List every airline named in the report on airline capacity cuts below.

**GIVEN TEXT**:

━━━━━━━━━━━━━━━━━━━━

SAS suspends "most" of its capacity

SAS said that "the demand for international air travel is essentially non-existent". It is suspending "most" of its traffic from 16-Mar-2020 until the return of "conditions to conduct commercial aviation".

It is introducing temporary lay-offs of 10,000 people, or 90% of its workforce.

According to its 1Q2020 annual results, SAS had liquidity of SEK6.6 billion (EUR600 million) at 31-Jan-2020, equivalent to 14% of its revenue in the 12M to 31-Jan-2020.

Finnair capacity cut by 90%; government ready to support it

On 16-Mar-2020 Finnair announced that it would not pay a planned dividend for 2019. It also issued a second profit warning in less than a month, now expecting a substantial operating loss in 2020, rather than one that is merely lower than last year.

Finnair will cut capacity by approximately 90% year-on-year from Apr-2020 until "the situation improves". It is concentrating on cost reductions, while also taking steps to improve liquidity through credit lines, sale and leasebacks of aircraft and a "substantial" loan.

The government of Finland has said that it will support Finnair, although details have not been provided.

According to Finnair's 2019 annual results, it had liquidity of EUR953 million at 31-Dec-2019, equivalent to 31% of its revenue. With undrawn credit lines of EUR175 million, the total becomes EUR1.1 billion, or 36% of revenue.

Virgin Atlantic plans to ground 75% of its fleet and calls on UK government support

Virgin Atlantic has said that it is to ground 75% of its fleet until the end of Mar-2020 and 85% in Apr-2020. The airline's CEO Shai Weiss has called on the UK government to support the airline and the British aviation/travel industry.

Specifically, Mr Weiss would like to see government loans, a suggestion also backed by the pilot union BALPA. According to Virgin, the UK industry needs funding of up to GBP7.5 billion.

On 17-Mar-2020, the UK government announced a series of measures to support the economy and said would consider support to airlines, but gave no further details.

━━━━━━━━━━━━━━━━━━━━

**EXERCISE DATA**:
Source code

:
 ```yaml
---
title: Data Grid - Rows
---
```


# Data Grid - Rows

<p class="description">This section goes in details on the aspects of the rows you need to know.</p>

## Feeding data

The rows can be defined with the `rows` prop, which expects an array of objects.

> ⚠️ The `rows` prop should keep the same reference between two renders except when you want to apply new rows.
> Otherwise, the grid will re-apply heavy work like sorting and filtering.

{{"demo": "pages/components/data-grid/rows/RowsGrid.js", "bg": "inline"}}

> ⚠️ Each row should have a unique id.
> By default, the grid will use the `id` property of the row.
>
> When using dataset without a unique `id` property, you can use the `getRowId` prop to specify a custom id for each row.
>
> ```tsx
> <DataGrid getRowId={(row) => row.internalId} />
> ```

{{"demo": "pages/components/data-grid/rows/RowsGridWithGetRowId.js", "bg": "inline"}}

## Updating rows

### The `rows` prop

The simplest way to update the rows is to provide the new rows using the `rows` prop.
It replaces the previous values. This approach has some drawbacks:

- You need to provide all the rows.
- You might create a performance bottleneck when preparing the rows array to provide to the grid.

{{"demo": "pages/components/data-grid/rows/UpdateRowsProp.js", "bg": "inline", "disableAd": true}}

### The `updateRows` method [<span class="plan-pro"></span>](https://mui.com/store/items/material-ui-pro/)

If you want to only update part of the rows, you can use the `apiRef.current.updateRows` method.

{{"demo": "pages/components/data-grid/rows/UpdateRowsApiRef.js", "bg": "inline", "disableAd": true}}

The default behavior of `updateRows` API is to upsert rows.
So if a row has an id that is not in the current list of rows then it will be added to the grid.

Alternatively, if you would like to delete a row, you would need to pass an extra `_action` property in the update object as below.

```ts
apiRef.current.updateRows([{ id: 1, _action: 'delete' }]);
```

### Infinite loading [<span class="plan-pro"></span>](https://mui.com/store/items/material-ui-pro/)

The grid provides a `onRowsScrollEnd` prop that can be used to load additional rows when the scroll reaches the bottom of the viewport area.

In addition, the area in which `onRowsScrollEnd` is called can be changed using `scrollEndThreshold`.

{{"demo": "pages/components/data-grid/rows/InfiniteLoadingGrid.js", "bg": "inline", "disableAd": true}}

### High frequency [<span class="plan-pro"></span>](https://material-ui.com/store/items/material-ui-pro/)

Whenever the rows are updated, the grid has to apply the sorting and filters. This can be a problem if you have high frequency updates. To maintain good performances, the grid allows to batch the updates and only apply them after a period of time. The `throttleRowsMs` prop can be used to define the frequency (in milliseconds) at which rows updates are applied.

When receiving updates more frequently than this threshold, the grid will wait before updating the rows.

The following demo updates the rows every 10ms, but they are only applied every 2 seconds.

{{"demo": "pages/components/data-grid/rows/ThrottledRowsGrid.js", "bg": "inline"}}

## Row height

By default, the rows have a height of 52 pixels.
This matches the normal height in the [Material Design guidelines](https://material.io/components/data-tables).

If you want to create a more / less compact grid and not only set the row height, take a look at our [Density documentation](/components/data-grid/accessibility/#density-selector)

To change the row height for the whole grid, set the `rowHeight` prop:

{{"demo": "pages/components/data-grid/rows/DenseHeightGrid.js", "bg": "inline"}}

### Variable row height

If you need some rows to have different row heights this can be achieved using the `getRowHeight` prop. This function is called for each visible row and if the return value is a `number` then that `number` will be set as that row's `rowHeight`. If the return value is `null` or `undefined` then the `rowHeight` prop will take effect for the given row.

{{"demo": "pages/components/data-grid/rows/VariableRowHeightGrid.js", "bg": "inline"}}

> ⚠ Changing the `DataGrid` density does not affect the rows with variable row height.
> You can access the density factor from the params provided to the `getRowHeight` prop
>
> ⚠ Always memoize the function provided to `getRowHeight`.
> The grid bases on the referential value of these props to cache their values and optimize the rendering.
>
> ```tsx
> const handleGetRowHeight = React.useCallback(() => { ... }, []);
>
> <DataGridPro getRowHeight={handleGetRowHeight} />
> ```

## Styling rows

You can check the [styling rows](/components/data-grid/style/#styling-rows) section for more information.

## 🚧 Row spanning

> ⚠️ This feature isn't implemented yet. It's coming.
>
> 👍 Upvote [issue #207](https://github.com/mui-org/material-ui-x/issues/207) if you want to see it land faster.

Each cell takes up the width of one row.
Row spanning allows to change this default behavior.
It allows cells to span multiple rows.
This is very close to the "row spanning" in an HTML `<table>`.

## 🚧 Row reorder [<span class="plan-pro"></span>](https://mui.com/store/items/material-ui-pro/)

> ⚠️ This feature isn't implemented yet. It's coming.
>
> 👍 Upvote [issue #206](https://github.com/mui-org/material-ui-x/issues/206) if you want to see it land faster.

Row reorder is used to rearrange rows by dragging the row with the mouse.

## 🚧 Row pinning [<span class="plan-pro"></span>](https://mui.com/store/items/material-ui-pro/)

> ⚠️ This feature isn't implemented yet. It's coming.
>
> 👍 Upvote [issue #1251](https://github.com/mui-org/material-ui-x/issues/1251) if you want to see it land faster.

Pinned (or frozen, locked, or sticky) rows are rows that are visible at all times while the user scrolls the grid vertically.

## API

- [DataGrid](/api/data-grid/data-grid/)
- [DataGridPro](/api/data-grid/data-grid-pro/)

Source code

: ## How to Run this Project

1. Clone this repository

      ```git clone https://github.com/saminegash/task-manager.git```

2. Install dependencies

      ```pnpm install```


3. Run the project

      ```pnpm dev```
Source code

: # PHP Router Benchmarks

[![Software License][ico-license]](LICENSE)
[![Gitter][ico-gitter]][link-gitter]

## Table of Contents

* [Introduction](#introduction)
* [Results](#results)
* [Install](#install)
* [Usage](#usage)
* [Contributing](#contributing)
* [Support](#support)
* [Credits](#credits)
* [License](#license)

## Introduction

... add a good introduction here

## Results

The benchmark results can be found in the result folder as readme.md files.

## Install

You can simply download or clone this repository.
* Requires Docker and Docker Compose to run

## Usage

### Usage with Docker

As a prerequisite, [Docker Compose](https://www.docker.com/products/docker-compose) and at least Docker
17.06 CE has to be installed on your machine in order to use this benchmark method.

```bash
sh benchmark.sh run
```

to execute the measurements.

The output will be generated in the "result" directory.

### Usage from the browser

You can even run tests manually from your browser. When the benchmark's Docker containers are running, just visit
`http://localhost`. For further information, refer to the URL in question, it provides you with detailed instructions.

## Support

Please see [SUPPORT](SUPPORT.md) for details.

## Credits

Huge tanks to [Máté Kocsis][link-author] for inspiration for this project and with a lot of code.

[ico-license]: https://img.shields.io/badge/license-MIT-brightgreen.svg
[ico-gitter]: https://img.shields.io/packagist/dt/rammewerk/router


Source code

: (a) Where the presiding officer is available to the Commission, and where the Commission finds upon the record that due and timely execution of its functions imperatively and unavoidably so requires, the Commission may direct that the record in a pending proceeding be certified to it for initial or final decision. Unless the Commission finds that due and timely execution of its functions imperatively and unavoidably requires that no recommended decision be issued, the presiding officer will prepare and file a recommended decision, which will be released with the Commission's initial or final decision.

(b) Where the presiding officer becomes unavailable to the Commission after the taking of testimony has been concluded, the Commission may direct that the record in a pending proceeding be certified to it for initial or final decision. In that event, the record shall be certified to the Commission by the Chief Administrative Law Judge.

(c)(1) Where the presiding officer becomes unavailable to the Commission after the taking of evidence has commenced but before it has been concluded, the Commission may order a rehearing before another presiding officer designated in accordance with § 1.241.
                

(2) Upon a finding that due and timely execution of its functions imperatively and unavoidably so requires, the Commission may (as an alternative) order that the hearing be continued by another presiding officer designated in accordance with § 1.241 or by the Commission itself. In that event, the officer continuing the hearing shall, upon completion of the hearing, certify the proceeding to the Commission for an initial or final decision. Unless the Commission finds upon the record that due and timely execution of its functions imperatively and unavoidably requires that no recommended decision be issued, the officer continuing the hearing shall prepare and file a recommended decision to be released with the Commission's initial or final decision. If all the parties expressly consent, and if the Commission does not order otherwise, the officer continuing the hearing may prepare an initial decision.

━━━━━━━━━━━━━━━━━━━━

**RESPONSE FOR THIS EXERCISE**: SAS, Finnair, Virgin Atlantic